Authored by : Shiv Nanda, Financial Analyst
One of the most stressful things in life is being hit with an unexpected financial expense that is difficult to cover. For example, your spouse is getting laid off and your kid requiring emergency hospitalization. It would be quite stressful if you don’t have money to cover the rent or medical bills.
So, what do you do? Your instinct might be to borrow money from friends or family, but there are other options that you can consider. These include applying for small personal loans or payday loans.
Small Personal Loans
A small personal loan is an unsecured personal loan that can be used to manage an urgent but small financial need. These are usually borrowed over longer periods, which gives you more time to repay the borrowed amount.
The interest on small personal loans is lower as compared to the interest on payday loans.

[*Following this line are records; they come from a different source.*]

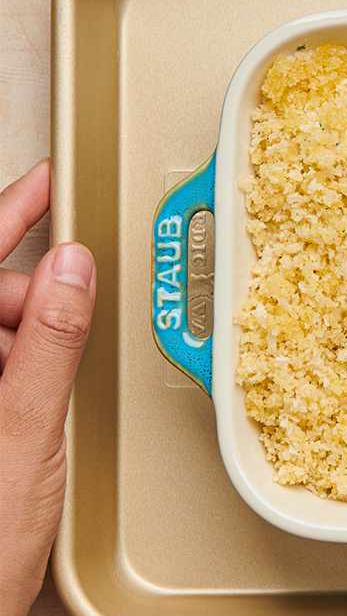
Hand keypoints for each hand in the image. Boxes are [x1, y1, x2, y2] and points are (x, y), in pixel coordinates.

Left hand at [0, 161, 95, 615]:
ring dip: (22, 336)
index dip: (8, 213)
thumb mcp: (25, 434)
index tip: (43, 181)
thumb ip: (50, 341)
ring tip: (45, 378)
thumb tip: (70, 267)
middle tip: (67, 315)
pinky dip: (15, 369)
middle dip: (26, 294)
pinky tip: (33, 398)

When you apply for small loans, you may get some flexibility to choose a repayment tenure.
Ideally, when you borrow a small personal loan, plan the repayment in advance. This gives you an idea of how much you can afford to pay every month and plan your budget accordingly. Never borrow more than what you can afford.

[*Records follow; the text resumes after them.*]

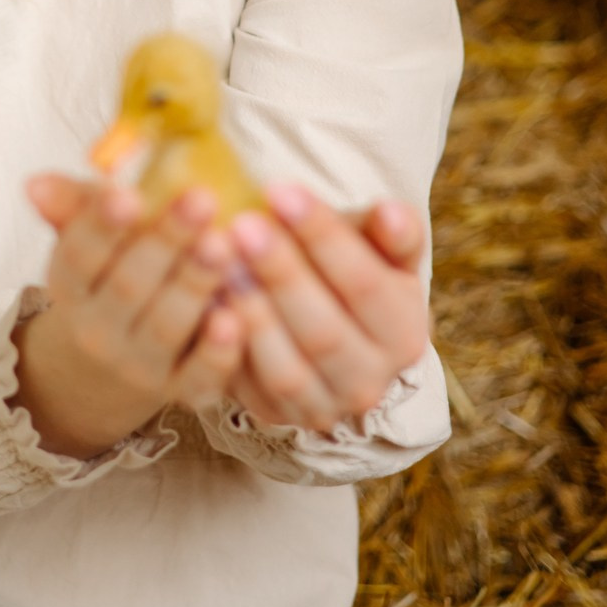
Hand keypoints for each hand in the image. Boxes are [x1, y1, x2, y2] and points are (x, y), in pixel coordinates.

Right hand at [14, 174, 246, 455]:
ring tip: (223, 244)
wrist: (103, 370)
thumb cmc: (105, 281)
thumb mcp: (84, 241)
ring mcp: (138, 364)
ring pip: (166, 325)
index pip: (80, 254)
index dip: (103, 224)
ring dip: (195, 284)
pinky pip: (199, 376)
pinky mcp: (179, 390)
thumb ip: (72, 206)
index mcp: (70, 287)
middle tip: (201, 200)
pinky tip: (235, 317)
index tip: (128, 193)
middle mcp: (97, 330)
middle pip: (129, 284)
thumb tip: (35, 183)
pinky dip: (218, 351)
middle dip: (166, 241)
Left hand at [218, 184, 428, 432]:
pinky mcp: (274, 416)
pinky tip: (203, 298)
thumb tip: (391, 214)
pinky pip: (244, 388)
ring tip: (219, 259)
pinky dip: (223, 346)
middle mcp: (369, 382)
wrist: (328, 326)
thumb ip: (394, 231)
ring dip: (249, 313)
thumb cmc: (352, 270)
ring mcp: (321, 408)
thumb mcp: (381, 248)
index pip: (365, 285)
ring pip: (284, 368)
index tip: (279, 190)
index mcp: (403, 335)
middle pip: (322, 330)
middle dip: (279, 272)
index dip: (322, 237)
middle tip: (240, 223)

This is a type of short-term loan that can help you cover immediate financial needs until you get your next paycheck. The payments are typically due within two weeks or your next paycheck – whichever is sooner.

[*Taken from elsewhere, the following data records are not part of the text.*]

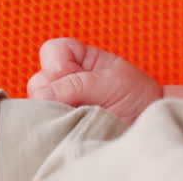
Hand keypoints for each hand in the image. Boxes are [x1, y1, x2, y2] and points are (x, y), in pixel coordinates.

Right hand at [26, 37, 162, 124]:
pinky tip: (73, 130)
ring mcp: (58, 106)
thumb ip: (76, 83)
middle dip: (58, 93)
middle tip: (86, 102)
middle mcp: (63, 82)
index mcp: (78, 59)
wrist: (146, 124)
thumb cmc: (135, 97)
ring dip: (58, 114)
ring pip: (36, 108)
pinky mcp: (57, 129)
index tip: (85, 78)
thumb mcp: (110, 81)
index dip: (62, 65)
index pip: (52, 51)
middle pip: (37, 82)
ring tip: (84, 117)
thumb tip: (41, 95)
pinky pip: (41, 129)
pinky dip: (55, 130)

Since the amount and repayment duration for this type of loan is small, the interest rates are really high. However, if you repay the loan before the due date, the interest rate won’t matter much. So, apply for this loan only if you are confident of repaying before the due date. Otherwise, you will rack up a lot of interest.
This type of loan has minimum eligibility criteria, which makes it possible to avail, even with a low credit score. You can apply for a payday loan with some of the leading Non-Banking Financial Companies (NBFCs) and online lenders.
Differences Between Small Personal Loans and Payday Loans
- Interest Rates
Small Loans: They are generally fixed-rate loans. The interest rates are quite reasonable, making it easy to plan your monthly expenses.
Payday Loans: They have extremely high interest rates since the borrowed amount is usually small.
- Credit Score
Small Loans: When you take a small loan, the lenders would typically report your repayment history to the credit bureaus. When you repay these loans on time, your credit score will improve. Further, this will help you qualify for loans in the future.
Payday Loans: These types of loans will have little to no effect on your credit score. Payday lenders do not report to credit bureaus. Therefore, it won’t help you build credit.
- Type of Repayment
Small Loans: You get a certain degree of flexibility in the length of the loan offered. This allows you to create a repayment schedule according to your convenience.
Payday Loans: These have extremely short repayment terms. Typically, the repayment period on a payday loan is two weeks.
Small Loans: The tenure can be for a few months or years.
Payday Loans: The tenure is a week or two, usually until your next paycheck.
- Eligibility Criteria
Small Loans: They have eligibility criteria like minimum income, age, and high credit score, to name a few. You won’t be able to apply for this loan unless you fulfil the eligibility criteria.
Payday Loans: This type of loan has minimum eligibility criteria, which makes it possible for almost anyone to avail of the loan.
If you find yourself in a financial fix, do not stress. Apply for one of these loans, and you will be able to handle a financial emergency.